Islamic mortgages are not just for Muslims

Islamic mortgages are not just for Muslims

Imagine a mortgage lender who allows you to take all the increase in the price of your home when you sell, but is prepared to share any loss if the property has fallen in value. Such a deal may seem too good to be true in the current property market, but it is exactly what a handful of banks specialising in Islamic mortgages are offering.

Islamic mortgages have been in the mainstream market in the UK for some years but it can often be difficult to get to grips with sharia-compliant financial products, which can seem confusing. In Islam, making money from money by charging interest is deemed unfair and is not permitted. So where do you start when choosing an Islamic mortgage?

There are three models of Home Purchase Plans (HPPs): Ijara, which means ‘lease’ in Arabic; Musharaka, which means ‘partnership’; and Murabaha, meaning ‘profit’. Depending on the model, the lender will levy rent or add profit to the amount you pay back instead of charging interest.

An Ijara is a lease-to-own HPP: the bank purchases the property you want then leases it out to you. At the end of the term the bank transfers ownership of the property to you.

Under a Musharaka plan (also known as ‘diminishing Musharaka’), you buy the property jointly with your provider and gradually buy the bank out of it. So if you put down 10 per cent of the purchase price, the bank will buy the remaining 90 per cent. You pay the bank monthly rent on the share you don’t own as well as buying more shares in the property with each monthly payment, with a view to owning the property outright at the end of the term – hence the ‘diminishing’ nature of the partnership. The more shares you own, the less rent you pay to the bank, and the cost of a share in the property is based on the property’s original cost price, not its market value.
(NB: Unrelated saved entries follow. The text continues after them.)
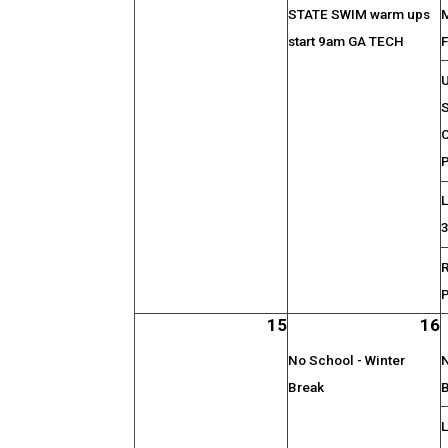
STATE SWIM warm ups
start 9am GA TECH
F
S
C
P
L
15
16
No School - Winter
N
Break
L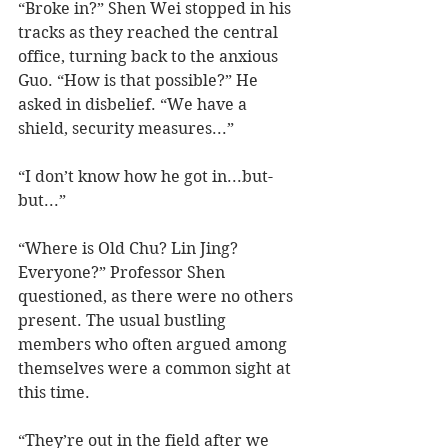
“Broke in?” Shen Wei stopped in his 
tracks as they reached the central 
office, turning back to the anxious 
Guo. “How is that possible?” He 
asked in disbelief. “We have a 
shield, security measures...”
“I don’t know how he got in...but-
but...”
“Where is Old Chu? Lin Jing? 
Everyone?” Professor Shen 
questioned, as there were no others 
present. The usual bustling 
members who often argued among 
themselves were a common sight at 
this time.   
“They’re out in the field after we 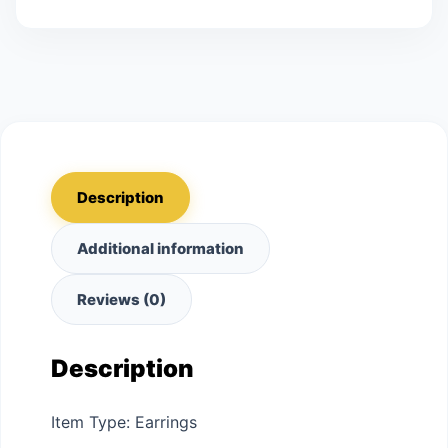
Description
Additional information
Reviews (0)
Description
Item Type: Earrings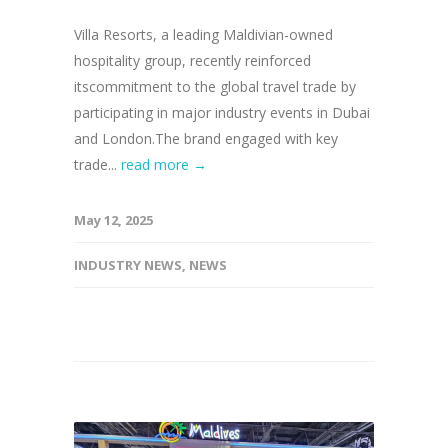
Villa Resorts, a leading Maldivian-owned
hospitality group, recently reinforced
itscommitment to the global travel trade by
participating in major industry events in Dubai
and London.The brand engaged with key
trade...
read more →
May 12, 2025
INDUSTRY NEWS
,
NEWS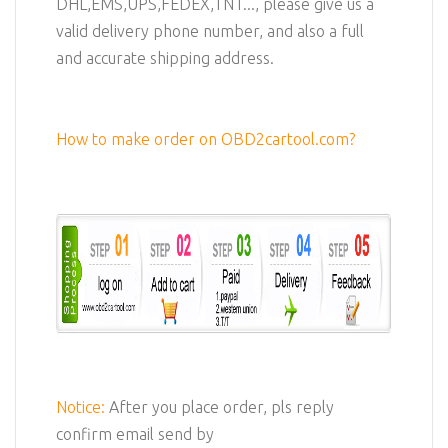
DHL,EMS,UPS,FEDEX,TNT..., please give us a
valid delivery phone number, and also a full
and accurate shipping address.
How to make order on OBD2cartool.com?
Notice:
After you place order, pls reply
confirm email send by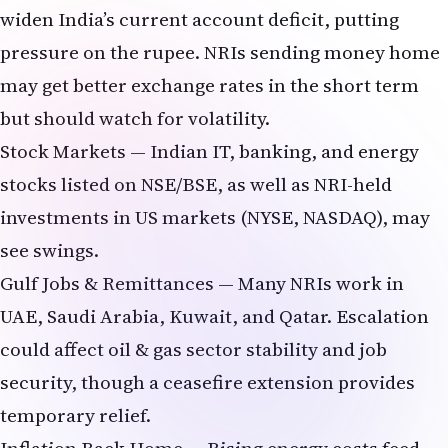
pressure on the rupee. NRIs sending money home
may get better exchange rates in the short term
but should watch for volatility.
Stock Markets — Indian IT, banking, and energy
stocks listed on NSE/BSE, as well as NRI-held
investments in US markets (NYSE, NASDAQ), may
see swings.
Gulf Jobs & Remittances — Many NRIs work in
UAE, Saudi Arabia, Kuwait, and Qatar. Escalation
could affect oil & gas sector stability and job
security, though a ceasefire extension provides
temporary relief.
Inflation Back Home — Rising energy costs feed
into higher prices for groceries, travel, and daily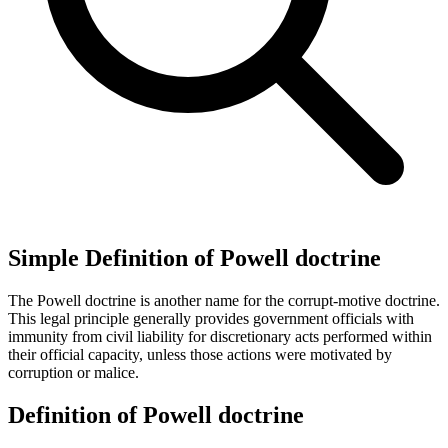
Simple Definition of Powell doctrine
The Powell doctrine is another name for the corrupt-motive doctrine.
This legal principle generally provides government officials with
immunity from civil liability for discretionary acts performed within
their official capacity, unless those actions were motivated by
corruption or malice.
Definition of Powell doctrine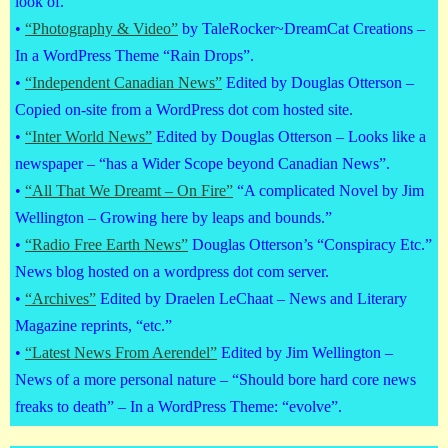
look of.
•
“Photography & Video”
by TaleRocker~DreamCat Creations –
In a WordPress Theme “Rain Drops”.
•
“Independent Canadian News”
Edited by Douglas Otterson –
Copied on-site from a WordPress dot com hosted site.
•
“Inter World News”
Edited by Douglas Otterson – Looks like a
newspaper – “has a Wider Scope beyond Canadian News”.
•
“All That We Dreamt – On Fire”
“A complicated Novel by Jim
Wellington – Growing here by leaps and bounds.”
•
“Radio Free Earth News”
Douglas Otterson’s “Conspiracy Etc.”
News blog hosted on a wordpress dot com server.
•
“Archives”
Edited by Draelen LeChaat – News and Literary
Magazine reprints, “etc.”
•
“Latest News From Aerendel”
Edited by Jim Wellington –
News of a more personal nature – “Should bore hard core news
freaks to death” – In a WordPress Theme: “evolve”.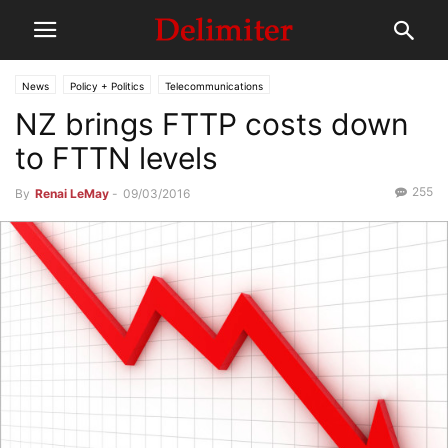
News
Policy + Politics
Telecommunications
NZ brings FTTP costs down
to FTTN levels
255
By
Renai LeMay
-
09/03/2016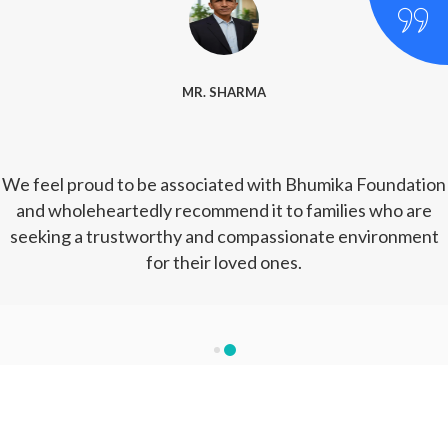
MR. SHARMA
We feel proud to be associated with Bhumika Foundation
and wholeheartedly recommend it to families who are
seeking a trustworthy and compassionate environment
for their loved ones.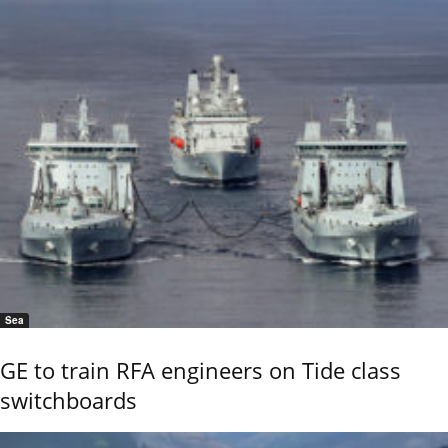
Sea
GE to train RFA engineers on Tide class
switchboards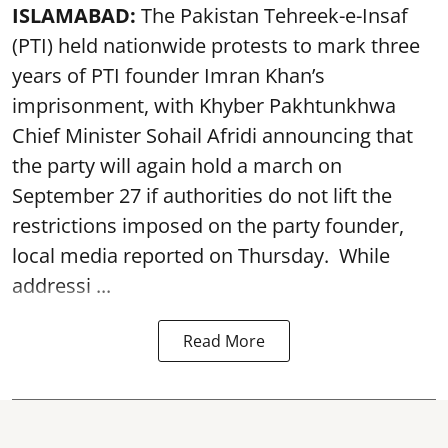
ISLAMABAD:
The Pakistan Tehreek-e-Insaf
(PTI) held nationwide protests to mark three
years of PTI founder Imran Khan’s
imprisonment, with Khyber Pakhtunkhwa
Chief Minister Sohail Afridi announcing that
the party will again hold a march on
September 27 if authorities do not lift the
restrictions imposed on the party founder,
local media reported on Thursday. While
addressi ...
Read More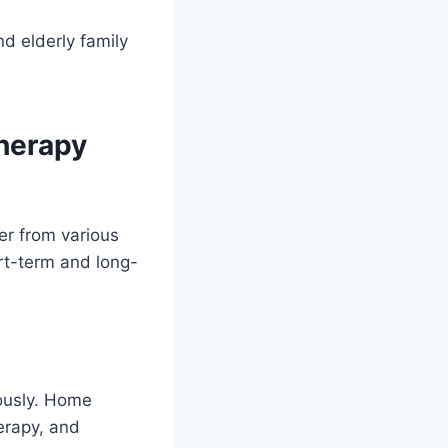
d elderly family
herapy
er from various
ort-term and long-
iously. Home
erapy, and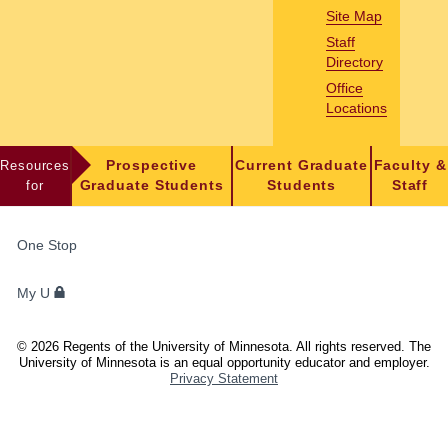
Site Map
Staff
Directory
Office
Locations
Resources
Prospective
Current Graduate
Faculty &
for
Graduate Students
Students
Staff
FOR
One Stop
STUDENTS,
FACULTY,
My U
AND
STAFF
©
2026
Regents of the University of Minnesota. All rights reserved. The
University of Minnesota is an equal opportunity educator and employer.
Privacy Statement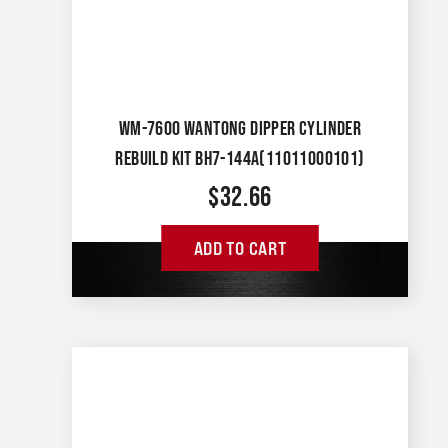
WM-7600 WANTONG DIPPER CYLINDER
REBUILD KIT BH7-144A(11011000101)
$
32.66
ADD TO CART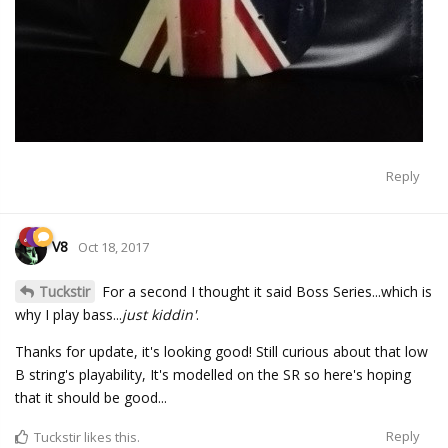
Reply
V8
Oct 18, 2017
Tuckstir
For a second I thought it said Boss Series...which is
why I play bass...
just kiddin'
.
Thanks for update, it's looking good! Still curious about that low
B string's playability, It's modelled on the SR so here's hoping
that it should be good...
Reply
Tuckstir
likes this.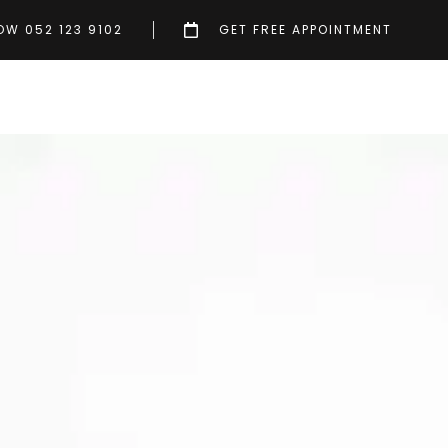
OW 052 123 9102
GET FREE APPOINTMENT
In a Murabaha plan, the bank will buy the property you want then immediately sell it on to you for a profit. You then pay fixed monthly repayments on the higher price, but with no interest to pay back to the bank. So the bank might buy a property that costs £200,000 and sell it on to a customer for £250,000; the customer then pays that sum back over a fixed term.

It might be argued that charging rent or making a profit is no different to charging interest, in that ultimately the providers still make money – but as Islamic finance experts explain, it is how that money is made that is the underlying difference between Islamic mortgages and conventional ones. It is important to remember that Islamic mortgages simply offer an alternative financing structure which gives Muslim customers different options – it’s not a 0 per cent deal to buy your house for nothing.’

Since there are no interest rates to compare between different Islamic mortgages, what should you look for when choosing an Islamic finance provider and home purchase plan?  ‘You should consider how much flexibility you need, and how much it will cost you to take out the financing. Are there any fees? Can you make lump sum payments? Can you rent out the property? How much rent is the bank charging you?’

Some Islamic finance experts concede that such home deals may work out to be more expensive than conventional mortgages, but sometimes there is not much difference between them.

All Islamic finance providers in the UK use the Libor index as the benchmark for rental payments, and rental rates are reviewed every six months.

Islamic finance products are not just for Muslims – around 2 per cent of the IBB’s customer base are non-Muslim and don’t choose the bank for religious reasons, but for ethical ones. Islamic banks will not invest in firms involved with gambling, alcohol, tobacco or pornography.